GAITHERSBURG, MD. – A Food and Drug Administration Advisory panel on Oct. 27 did not support the approval of a catheter-based radiofrequency ablation device for treating persistent atrial fibrillation, citing concerns over safety issues.
At the meeting, the FDA’s Circulatory System Devices Panel voted 8 to 2 that the data on the Medtronic cardiac ablation system did not demonstrate that the benefits outweighed the risks of the device for the proposed indication: the treatment of symptomatic, drug refractory, persistent atrial fibrillation (AF) or long-standing persistent AF of up to 4 years in duration. Panelists described it as a pioneering and innovative device that was effective in a difficult-to-treat population and unanimously voted that there was "reasonable assurance" that it was effective for the proposed indication.
But they voted 9 to 1 that there was not reasonable assurance that it was safe, primarily because of the increased rate of strokes around the time of the procedure (3% compared to none among those treated medically in the medical treatment arm of the pivotal study) and the 4% rate of pulmonary vein stenosis and symptomatic narrowing of the pulmonary vein 6 months after treatment with the device (4%).
Panelists were also concerned about reports in the literature of asymptomatic cerebrovascular emboli in patients treated with the device, which has been available in Europe since 2006, where it is approved for the treatment of paroxysmal atrial fibrillation. (Patients in the pivotal trial were not evaluated for asymptomatic cerebrovascular emoboli.)

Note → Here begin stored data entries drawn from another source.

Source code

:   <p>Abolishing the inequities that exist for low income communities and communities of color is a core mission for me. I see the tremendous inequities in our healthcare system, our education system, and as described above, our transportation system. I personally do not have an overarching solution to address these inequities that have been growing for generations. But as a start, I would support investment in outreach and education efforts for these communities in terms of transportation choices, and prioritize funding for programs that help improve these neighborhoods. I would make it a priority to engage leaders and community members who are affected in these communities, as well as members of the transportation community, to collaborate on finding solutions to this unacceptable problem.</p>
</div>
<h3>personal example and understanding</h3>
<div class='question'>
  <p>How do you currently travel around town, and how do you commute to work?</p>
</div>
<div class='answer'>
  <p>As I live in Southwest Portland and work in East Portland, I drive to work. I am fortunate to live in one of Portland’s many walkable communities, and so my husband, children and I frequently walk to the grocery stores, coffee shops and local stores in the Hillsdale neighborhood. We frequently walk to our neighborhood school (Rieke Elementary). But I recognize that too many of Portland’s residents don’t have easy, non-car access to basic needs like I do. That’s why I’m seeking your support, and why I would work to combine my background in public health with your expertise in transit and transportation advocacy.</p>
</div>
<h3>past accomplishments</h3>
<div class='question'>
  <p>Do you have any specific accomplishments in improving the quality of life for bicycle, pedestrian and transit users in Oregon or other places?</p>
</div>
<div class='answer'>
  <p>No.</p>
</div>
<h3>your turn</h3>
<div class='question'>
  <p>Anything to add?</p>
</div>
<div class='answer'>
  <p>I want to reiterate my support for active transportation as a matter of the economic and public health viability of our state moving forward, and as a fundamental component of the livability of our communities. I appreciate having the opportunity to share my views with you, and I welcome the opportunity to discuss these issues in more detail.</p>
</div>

The components of the catheter-based device include an RF ablation generator and three cardiac ablation catheters, a unique feature for this kind of device. The pulmonary vein ablation catheter is designed to create lesions in the left atrium, the "Multi-Array Septal Catheter" is designed to create lesions on the septal wall of the left atrium, and "Multi-Array Ablation Catheter" is designed to create lesions in the left and/or right atrium.
In the pivotal study, a prospective multicenter study of 210 patients with a history of symptomatic, refractory AF who had failed at least one class I or III anti-arrhythmic drug, patients were randomized to treatment with the device or medical treatment, in a 2:1 ratio. Their mean age was about 60 years and most were men, and had had AF for 4 months to 6 years. The exclusion criteria included having received prior ablation for AF, structural heart disease, NYHA class III or IV, LVEF under 40%, and a history of stroke or TIA.
The primary end point of the study – acute procedural success and at least a 90% reduction in clinically significant AF/atrial flutter on 48-hour Holter at 6 months – was met by 56% of those treated with the device, compared with 26% of those who were medically managed, a statistically significant difference.
The FDA usually follows the recommendations of its advisory panels. Panelists have been cleared of potential conflicts of interest related to the topic of the meeting. Occasionally, a panelist may be given a waiver, but not at this meeting.